- UK film poster
- Directed by: Walter Forde
- Written by: Gerard Fairlie Sidney Gilliat Jack Hulbert J. O. C. Orton H. C. McNeile (novel)
- Produced by: Michael Balcon
- Starring: Jack Hulbert Fay Wray Ralph Richardson
- Cinematography: Mutz Greenbaum
- Edited by: Otto Ludwig
- Music by: Hubert Bath Bretton Byrd Louis Levy
- Distributed by: Gaumont-British Picture Corp. of America
- Release date: 15 July 1935 (UK);
- Running time: 72 minutes
- Country: United Kingdom
- Language: English

= Bulldog Jack =

1935 British film by Walter Forde

Bulldog Jack (released as Alias Bulldog Drummond in the USA) is a 1935 British comedy film produced by Gaumont British, directed by Walter Forde, and starring Jack Hulbert, Fay Wray, Ralph Richardson and Atholl Fleming.

The film was followed by many others involving the story of Captain Hugh 'Bulldog' Drummond; however, because of the various production companies involved, the actor playing Bulldog was frequently changed.

It premiered at the Tivoli Theatre in London on 15 July 1935 and reached the US in September the same year, renamed Alias Bulldog Drummond.
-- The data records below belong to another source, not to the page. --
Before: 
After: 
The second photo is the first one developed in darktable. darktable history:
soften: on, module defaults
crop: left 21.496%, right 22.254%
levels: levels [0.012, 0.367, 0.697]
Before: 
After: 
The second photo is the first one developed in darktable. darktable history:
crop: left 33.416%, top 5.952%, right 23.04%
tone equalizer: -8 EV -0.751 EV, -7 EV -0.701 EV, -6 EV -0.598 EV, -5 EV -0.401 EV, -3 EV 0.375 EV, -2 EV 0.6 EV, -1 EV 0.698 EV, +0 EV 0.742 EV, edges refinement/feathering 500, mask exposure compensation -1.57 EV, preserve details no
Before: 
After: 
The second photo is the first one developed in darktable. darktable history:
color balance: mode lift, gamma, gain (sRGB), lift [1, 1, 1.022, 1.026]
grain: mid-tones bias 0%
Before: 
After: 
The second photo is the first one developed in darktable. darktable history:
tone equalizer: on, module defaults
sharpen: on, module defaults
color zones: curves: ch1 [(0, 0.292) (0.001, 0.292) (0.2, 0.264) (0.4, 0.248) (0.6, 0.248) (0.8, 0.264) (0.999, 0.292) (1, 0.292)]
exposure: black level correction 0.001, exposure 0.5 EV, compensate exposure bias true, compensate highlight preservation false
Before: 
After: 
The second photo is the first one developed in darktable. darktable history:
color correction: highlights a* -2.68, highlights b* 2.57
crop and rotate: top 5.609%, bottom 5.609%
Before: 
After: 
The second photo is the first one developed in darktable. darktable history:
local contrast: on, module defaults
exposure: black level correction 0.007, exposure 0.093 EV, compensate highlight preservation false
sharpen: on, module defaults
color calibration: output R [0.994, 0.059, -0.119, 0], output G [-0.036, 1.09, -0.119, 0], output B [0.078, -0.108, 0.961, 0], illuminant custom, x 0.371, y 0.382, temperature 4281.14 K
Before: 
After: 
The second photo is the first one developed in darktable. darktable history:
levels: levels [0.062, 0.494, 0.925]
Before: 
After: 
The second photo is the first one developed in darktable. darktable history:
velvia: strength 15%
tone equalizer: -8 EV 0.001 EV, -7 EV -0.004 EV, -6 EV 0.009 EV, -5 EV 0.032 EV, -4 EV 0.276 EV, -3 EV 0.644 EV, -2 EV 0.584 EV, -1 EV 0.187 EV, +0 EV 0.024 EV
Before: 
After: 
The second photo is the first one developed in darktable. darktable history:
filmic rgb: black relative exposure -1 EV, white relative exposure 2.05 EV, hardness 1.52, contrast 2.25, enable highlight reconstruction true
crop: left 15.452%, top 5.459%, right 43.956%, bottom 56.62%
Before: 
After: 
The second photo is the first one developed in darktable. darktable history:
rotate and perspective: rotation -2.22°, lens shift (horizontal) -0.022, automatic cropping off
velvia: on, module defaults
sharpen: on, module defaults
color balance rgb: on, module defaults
Bulldog Jack includes action set in a fictional London Underground station of Bloomsbury.

==Plot==
Bulldog Drummond is injured when his sabotaged car is involved in a crash. When Jack Pennington agrees to masquerade as the sleuth, he is enlisted to help Ann Manders find her jeweller grandfather who has been kidnapped by a gang of crooks who want him to copy a valuable necklace they want to steal. Their plan backfires in the British Museum and the film climaxes in a chase on a runaway train in the London Underground.

==Production==
The movie was mostly filmed on a stage sets, however they used real driver views of the Underground tunnels.

A fictional closed Tube station (Bloomsbury) is featured as an important part of the staging of the film, being part of an intricate hideaway for the bad guys. The Underground becomes a key element in the film when the trail "Bulldog" and his assistant are on leads them to the boarded-up street entrance of a closed "Bloomsbury" station; the dapper detectives in tophats and tails ride the Tube circuit back around to the nearest station to the closed one, and then sneak onto the tracks headed to the closed platform. Part way there, a train appears down the tunnels and the men hastily climb onto the tube walls and lay flat, only to see the train disappear one car after another, switching to another Tube line.

In a short but memorable scene, "Bulldog" turns a table upside-down and rides the long spiral staircase all the way to the bottom, passing two crooks on the way, and sliding across the platform and tumbling onto the tracks. The film's smashing climax is on a runaway train in the Tube, and throughout the scene the point of view is from the front of the train.

Bulldog Jack shows the basic appearance of the Underground in the 1930s and WWII, including the seemingly endless spiral staircases and other features that most Londoners would have been familiar with.

==Cast==
- Jack Hulbert as Jack Pennington
- Fay Wray as Ann Manders
- Ralph Richardson as Morelle
- Claude Hulbert as Algy Longworth
- Gibb McLaughlin as Denny
- Atholl Fleming as Bulldog Drummond
- Paul Graetz as Salvini
- Cyril Smith as Duke (uncredited)

==Reception==
The reviewer for The Times wrote: "The progress of this picture is like many a left-hander's innings – slow and quite unconvincing at the start, but providing some highly entertaining fireworks before the finish."